## Aim of the exercise
Return exactly the lines of the records below, starting at the line that contains "</p> <p>以下を参照してください。 </p>" and ending at the line that contains "ID サービスが生成する iFrame", with both of those lines kept.

## Supplied material

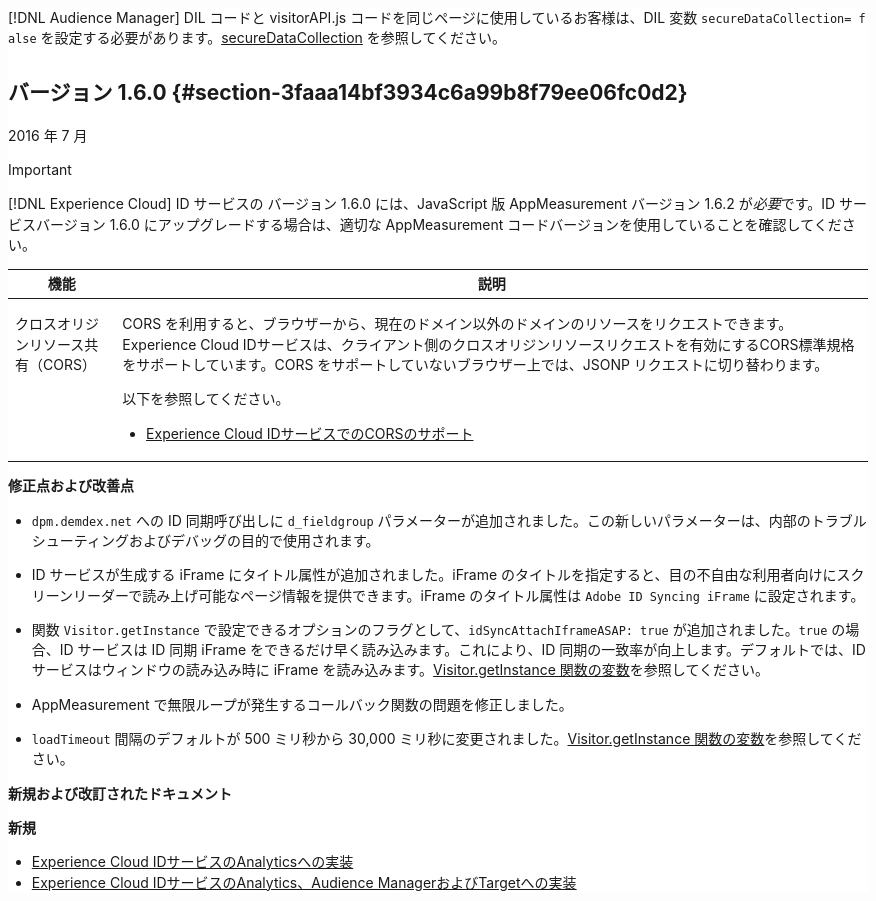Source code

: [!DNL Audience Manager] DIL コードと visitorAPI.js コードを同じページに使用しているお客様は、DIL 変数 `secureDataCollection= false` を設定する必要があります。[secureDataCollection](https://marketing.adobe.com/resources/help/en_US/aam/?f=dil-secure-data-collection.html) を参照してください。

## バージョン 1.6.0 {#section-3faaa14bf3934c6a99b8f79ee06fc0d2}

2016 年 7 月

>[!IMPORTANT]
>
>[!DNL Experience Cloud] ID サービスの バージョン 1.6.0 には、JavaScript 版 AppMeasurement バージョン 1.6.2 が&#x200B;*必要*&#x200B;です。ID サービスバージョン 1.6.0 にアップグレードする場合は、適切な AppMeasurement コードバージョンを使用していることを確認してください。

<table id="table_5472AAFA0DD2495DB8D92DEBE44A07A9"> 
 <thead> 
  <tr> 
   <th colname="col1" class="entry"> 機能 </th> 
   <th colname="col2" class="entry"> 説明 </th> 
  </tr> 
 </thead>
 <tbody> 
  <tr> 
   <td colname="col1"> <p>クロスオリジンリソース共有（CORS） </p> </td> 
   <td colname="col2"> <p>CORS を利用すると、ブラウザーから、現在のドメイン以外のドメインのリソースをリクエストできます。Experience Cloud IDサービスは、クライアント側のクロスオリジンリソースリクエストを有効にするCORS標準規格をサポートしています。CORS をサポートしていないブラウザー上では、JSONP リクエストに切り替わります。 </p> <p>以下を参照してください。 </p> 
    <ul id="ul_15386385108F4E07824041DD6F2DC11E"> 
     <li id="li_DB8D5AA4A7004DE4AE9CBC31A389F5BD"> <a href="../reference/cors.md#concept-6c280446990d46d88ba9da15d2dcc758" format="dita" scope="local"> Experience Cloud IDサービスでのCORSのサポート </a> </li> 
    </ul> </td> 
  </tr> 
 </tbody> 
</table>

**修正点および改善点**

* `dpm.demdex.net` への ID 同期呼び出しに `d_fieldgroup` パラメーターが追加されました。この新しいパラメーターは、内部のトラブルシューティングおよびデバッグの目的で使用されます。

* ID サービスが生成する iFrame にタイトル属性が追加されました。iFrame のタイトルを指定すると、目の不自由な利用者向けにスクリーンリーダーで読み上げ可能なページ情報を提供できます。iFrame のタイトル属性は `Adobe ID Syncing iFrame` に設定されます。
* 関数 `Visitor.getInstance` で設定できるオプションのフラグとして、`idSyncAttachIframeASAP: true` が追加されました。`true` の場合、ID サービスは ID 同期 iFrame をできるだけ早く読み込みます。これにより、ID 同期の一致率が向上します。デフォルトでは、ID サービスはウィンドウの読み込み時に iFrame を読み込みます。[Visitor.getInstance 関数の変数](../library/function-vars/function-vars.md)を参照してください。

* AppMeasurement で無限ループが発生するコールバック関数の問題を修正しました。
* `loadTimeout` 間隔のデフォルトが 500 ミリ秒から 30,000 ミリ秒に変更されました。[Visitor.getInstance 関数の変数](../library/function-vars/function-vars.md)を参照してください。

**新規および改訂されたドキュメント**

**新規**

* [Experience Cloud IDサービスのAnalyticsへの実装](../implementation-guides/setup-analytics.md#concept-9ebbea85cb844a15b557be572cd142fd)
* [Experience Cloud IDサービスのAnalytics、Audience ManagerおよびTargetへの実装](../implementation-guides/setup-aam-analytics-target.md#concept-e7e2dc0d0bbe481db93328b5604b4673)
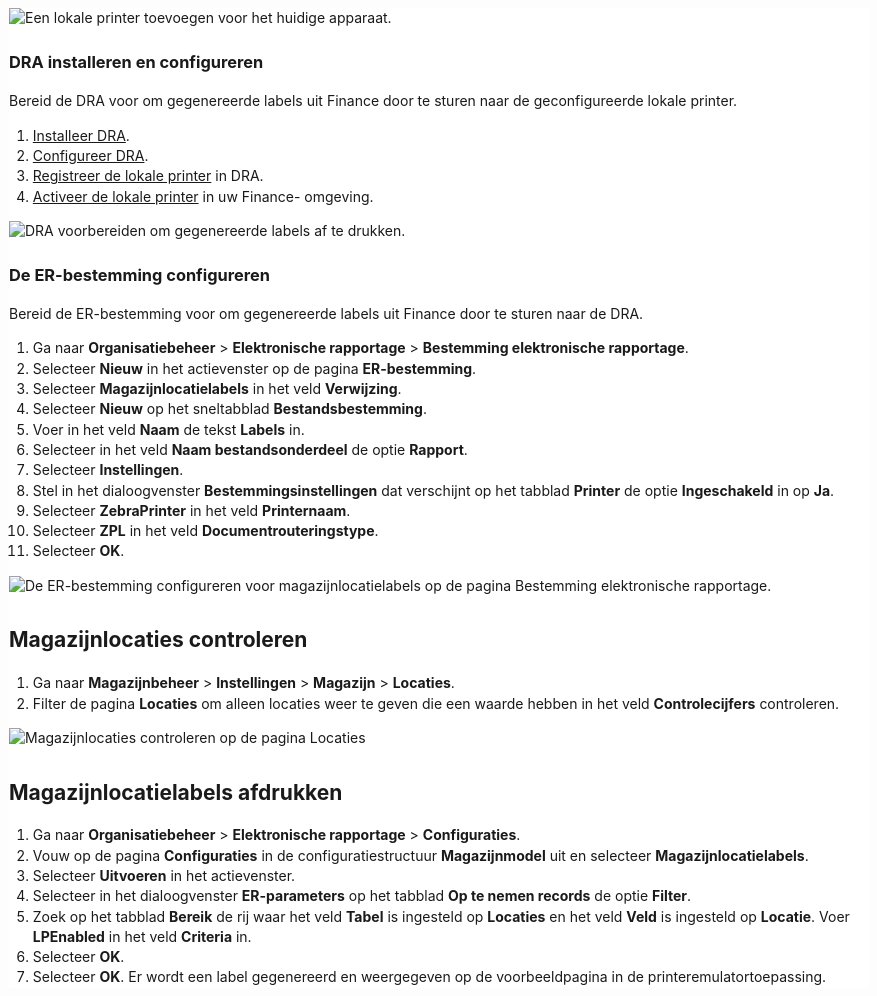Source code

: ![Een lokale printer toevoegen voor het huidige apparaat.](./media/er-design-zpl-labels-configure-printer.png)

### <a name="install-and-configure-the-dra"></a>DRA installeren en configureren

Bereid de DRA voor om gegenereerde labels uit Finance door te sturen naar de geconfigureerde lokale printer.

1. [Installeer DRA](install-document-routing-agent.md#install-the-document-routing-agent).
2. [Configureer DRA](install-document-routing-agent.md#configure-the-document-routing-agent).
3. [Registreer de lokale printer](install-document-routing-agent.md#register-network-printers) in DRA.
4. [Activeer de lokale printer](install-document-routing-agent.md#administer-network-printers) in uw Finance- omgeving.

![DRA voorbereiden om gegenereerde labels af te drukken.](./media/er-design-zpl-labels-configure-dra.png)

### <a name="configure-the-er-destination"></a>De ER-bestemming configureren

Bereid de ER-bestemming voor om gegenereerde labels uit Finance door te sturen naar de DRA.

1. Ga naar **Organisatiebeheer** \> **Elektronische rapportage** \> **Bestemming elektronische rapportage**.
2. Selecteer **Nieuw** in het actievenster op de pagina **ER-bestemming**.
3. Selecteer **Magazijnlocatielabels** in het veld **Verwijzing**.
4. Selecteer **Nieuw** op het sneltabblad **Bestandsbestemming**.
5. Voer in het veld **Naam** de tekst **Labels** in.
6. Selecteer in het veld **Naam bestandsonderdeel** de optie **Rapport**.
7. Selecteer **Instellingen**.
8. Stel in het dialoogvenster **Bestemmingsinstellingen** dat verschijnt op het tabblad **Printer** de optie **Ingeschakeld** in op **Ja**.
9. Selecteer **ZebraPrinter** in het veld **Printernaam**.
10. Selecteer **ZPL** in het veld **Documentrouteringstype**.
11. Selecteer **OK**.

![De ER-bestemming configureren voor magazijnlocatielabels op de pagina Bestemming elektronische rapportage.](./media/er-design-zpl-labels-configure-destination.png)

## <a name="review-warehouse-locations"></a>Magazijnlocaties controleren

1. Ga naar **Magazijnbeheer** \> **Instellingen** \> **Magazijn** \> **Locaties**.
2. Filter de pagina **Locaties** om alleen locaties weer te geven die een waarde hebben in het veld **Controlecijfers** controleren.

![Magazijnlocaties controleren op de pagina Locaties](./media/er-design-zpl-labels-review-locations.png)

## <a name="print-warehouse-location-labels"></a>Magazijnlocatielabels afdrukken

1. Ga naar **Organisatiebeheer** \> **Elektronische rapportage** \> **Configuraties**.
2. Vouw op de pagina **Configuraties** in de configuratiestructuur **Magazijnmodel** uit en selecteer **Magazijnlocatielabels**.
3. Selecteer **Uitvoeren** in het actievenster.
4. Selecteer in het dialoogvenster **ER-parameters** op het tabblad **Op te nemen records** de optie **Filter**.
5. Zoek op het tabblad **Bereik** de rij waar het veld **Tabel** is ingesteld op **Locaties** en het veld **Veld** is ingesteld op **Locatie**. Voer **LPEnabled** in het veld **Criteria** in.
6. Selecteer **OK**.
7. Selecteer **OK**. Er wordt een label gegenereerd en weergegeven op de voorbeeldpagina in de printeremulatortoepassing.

--

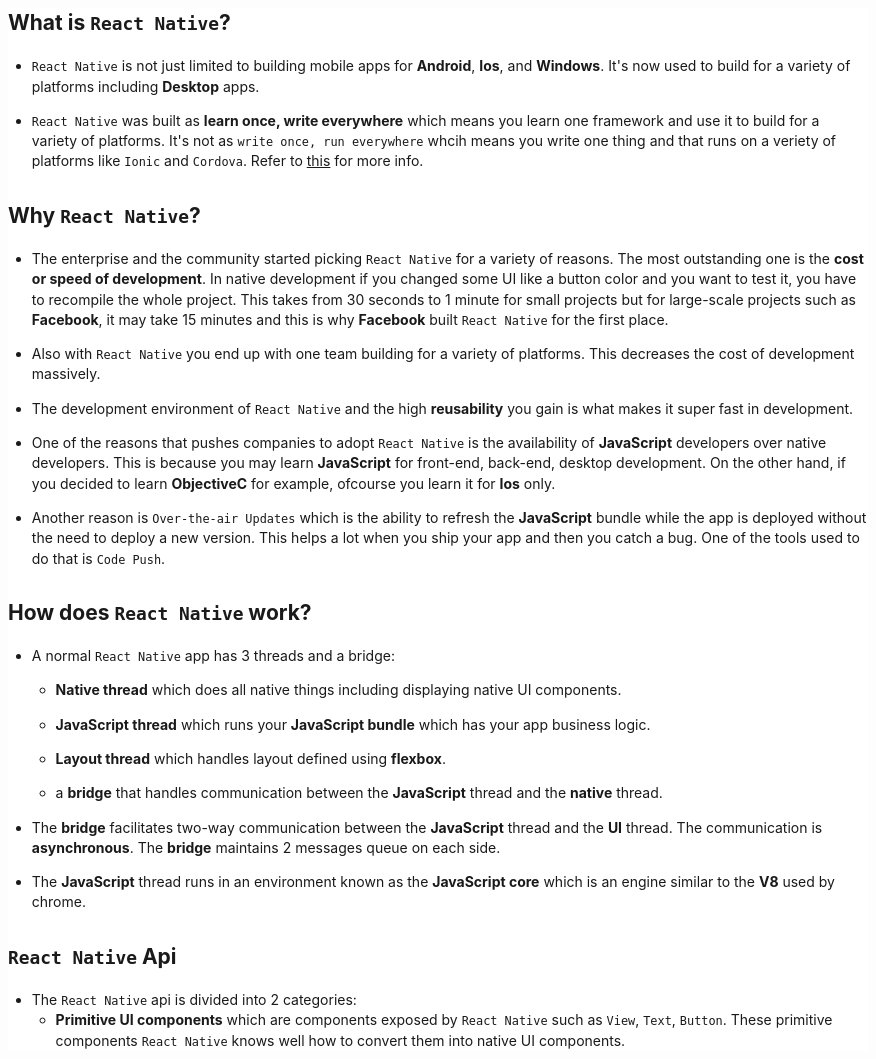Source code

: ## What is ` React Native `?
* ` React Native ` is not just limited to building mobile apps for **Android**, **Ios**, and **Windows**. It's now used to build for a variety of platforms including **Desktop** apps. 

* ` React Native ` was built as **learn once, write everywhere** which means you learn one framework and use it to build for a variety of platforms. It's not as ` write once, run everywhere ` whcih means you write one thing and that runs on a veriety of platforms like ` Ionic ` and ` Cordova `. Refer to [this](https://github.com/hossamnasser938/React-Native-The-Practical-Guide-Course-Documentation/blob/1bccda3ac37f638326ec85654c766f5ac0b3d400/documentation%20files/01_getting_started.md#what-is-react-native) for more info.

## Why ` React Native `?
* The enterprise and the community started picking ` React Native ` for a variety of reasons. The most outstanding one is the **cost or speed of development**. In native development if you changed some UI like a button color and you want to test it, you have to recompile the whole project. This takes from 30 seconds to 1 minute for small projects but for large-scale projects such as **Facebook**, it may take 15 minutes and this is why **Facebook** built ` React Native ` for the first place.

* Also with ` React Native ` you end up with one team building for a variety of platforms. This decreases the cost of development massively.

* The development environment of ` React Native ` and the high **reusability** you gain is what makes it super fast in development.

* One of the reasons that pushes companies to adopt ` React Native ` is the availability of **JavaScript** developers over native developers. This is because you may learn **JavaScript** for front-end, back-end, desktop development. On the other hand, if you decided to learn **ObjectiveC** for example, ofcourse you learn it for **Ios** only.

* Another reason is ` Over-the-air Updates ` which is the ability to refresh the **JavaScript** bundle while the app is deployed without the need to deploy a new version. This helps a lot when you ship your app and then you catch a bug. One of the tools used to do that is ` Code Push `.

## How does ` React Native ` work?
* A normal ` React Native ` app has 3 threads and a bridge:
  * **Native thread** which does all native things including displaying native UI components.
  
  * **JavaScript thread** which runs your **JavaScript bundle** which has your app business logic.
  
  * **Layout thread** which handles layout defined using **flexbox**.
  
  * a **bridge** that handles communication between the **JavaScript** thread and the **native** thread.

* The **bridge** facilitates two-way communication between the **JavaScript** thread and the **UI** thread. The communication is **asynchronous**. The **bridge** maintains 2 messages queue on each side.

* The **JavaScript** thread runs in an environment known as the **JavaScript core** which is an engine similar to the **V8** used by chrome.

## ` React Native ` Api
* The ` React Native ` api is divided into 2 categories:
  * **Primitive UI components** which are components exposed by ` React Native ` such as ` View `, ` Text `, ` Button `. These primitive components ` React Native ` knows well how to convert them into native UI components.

## Answer section
   <td colname="col2"> <p>CORS を利用すると、ブラウザーから、現在のドメイン以外のドメインのリソースをリクエストできます。Experience Cloud IDサービスは、クライアント側のクロスオリジンリソースリクエストを有効にするCORS標準規格をサポートしています。CORS をサポートしていないブラウザー上では、JSONP リクエストに切り替わります。 </p> <p>以下を参照してください。 </p> 
    <ul id="ul_15386385108F4E07824041DD6F2DC11E"> 
     <li id="li_DB8D5AA4A7004DE4AE9CBC31A389F5BD"> <a href="../reference/cors.md#concept-6c280446990d46d88ba9da15d2dcc758" format="dita" scope="local"> Experience Cloud IDサービスでのCORSのサポート </a> </li> 
    </ul> </td> 
  </tr> 
 </tbody> 
</table>

**修正点および改善点**

* `dpm.demdex.net` への ID 同期呼び出しに `d_fieldgroup` パラメーターが追加されました。この新しいパラメーターは、内部のトラブルシューティングおよびデバッグの目的で使用されます。

* ID サービスが生成する iFrame にタイトル属性が追加されました。iFrame のタイトルを指定すると、目の不自由な利用者向けにスクリーンリーダーで読み上げ可能なページ情報を提供できます。iFrame のタイトル属性は `Adobe ID Syncing iFrame` に設定されます。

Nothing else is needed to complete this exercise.